So this girl, Marlene Castillo, and I are becoming famous for our escapades. At least in my heart, thanks to her big one. I stay in Marlene’s compound-like home when I visit Matagalpa, a city in the mountainous tropics of Nicaragua.
When we are together the laughs are free-flowing. These days I understand most of what’s going on. For instance I could throw in a word or two when we talked local politics with the retired Texan who showed up via Airbnb speaking near-perfect Spanish. He even had enough faith that he coached me about use of the subjunctive tense. Ha! I’m still trying to use the correct past and future tenses without slowing down the conversation too much. And my vocabulary will always be developing. By now I know one word for most things…which reminds me that there are several for purple. I’m grateful Marlene used the right one the other day at breakfast.
Every morning she makes a hot breakfast and serves it promptly at 7 before my Spanish lessons at Colibrí commence. Most family members were already on their way on this particular morning. So she sat down at the table to eat and chat with me. Joaquin, her quiet husband, also joined us for the first time ever. Don’t get me wrong. I like Joaquin a lot. He reminds me of Rob. He is a capable provider, a builder and professional driver. While I could never translate it, I get his dry wit. Marlene has perfected the clarity of her speech plus the use of her hands and acting acumen to make communication possible with even the most elementary Spanish speaker. But Joaquin, like most Maltagalpinos, drops the s’s at the end of words and relies on his eyebrows and lips to tell a lot of the story.

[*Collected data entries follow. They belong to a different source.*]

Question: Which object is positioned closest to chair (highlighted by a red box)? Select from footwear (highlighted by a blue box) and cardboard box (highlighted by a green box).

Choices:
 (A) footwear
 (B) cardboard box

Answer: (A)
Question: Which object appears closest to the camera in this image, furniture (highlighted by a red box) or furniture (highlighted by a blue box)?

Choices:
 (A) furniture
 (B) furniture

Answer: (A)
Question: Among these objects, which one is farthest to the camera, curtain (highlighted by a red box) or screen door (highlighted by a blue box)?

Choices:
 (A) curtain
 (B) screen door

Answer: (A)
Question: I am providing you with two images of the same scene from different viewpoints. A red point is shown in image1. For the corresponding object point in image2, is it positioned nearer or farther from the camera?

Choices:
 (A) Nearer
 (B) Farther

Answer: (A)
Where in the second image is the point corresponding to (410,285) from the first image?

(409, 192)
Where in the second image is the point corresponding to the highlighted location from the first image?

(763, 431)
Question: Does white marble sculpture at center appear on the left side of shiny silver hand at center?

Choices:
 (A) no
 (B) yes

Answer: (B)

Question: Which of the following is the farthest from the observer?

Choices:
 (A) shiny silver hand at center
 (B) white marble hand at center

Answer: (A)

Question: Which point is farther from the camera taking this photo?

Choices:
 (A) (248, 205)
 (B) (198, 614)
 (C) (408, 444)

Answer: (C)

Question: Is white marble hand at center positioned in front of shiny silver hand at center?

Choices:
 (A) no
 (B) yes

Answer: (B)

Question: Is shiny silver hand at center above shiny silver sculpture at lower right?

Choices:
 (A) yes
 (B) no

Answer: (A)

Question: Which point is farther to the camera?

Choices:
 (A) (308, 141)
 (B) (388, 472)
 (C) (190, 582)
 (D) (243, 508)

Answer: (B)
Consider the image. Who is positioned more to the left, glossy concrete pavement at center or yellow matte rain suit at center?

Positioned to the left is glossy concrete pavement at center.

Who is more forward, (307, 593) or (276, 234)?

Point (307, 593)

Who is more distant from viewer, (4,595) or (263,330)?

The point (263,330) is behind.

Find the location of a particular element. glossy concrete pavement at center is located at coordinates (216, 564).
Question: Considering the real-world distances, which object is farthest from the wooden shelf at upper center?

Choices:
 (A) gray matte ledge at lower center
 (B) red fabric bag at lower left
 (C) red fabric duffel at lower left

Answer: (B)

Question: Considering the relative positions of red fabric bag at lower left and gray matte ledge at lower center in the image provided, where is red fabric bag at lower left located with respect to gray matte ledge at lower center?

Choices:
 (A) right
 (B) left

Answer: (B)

So when he started speaking that morning I perked up. I didn’t want to miss a bit of his tale. Between the two of them they began telling me about work he does with Marlene’s cousin Janet in the nearby rural communities. The story centered around a new-to-me verb—barner, or was it barnir?—and its first person present conjugation. As sometimes happens Marlene was translating my Spanish into words that other Spanish speakers, in this case Joaquin, could understand. Still we were stuck.
Finally Marlene looked squarely at me and used two cognates out of the three words she articulated to describe things as simply as possible. Bless God for cognates—the 20,000 words that are similar in several languages including English and Spanish. When read they are easy to translate. When pronounced, not so much. Still the three words were: Grande (a Spanish 101 word which means Big…Marlene held her arms wide though just in case my brain was still a blank vacuum), Violeta (thank God this was the choice she used for purple instead of morado or lila or even púrpura because the others may not have made it through my haze) and then televisión (and you all know what that means.)
Bravo! Ka-rum-ba! They were talking about BARNEY, for God’s sake. No wonder they continued to give me a chance to figure it out. I work with little kids after all. I had raised a couple of my own in the shadow of this jolly purple being and they were telling me that sometimes Joaquin dressed up as Barney to teach the kids when his NGO visited the countryside. My God, did we laugh…until my sides ached. Voy a reír (I’m going to laugh.)
I think this might be a story I’m supposed to keep under my hat for some reason. I mentioned it to Janet a couple days later when we were all together for Matagalpa’s anniversary celebration (that’s a story in itself). Given the way eyebrows flew and lips curled when I started into it, I decided to message Marlene before posting.
She, and Joaquin too, gave me permission to share this tale. I am still not certain why there might be any hesitation. It could be the Santa Claus phenomena…when someone is dressed in a great costume they become the character and that’s all there is to it. No one has permission to mess with the fantasy life of children. Anyway, that’s the way it is with my Spanish…I miss the details and have to rely on my read of body language and basic intuition a lot. Luckily over the years I’ve come to trust both of these ways of knowing in addition to what the words tell me.
And some tales just beg to be told, especially when the joke is on me, the teller, or the listener as it were. After all, in our parts we never let the truth get in the way of a good story. Who’d want to do something silly like that?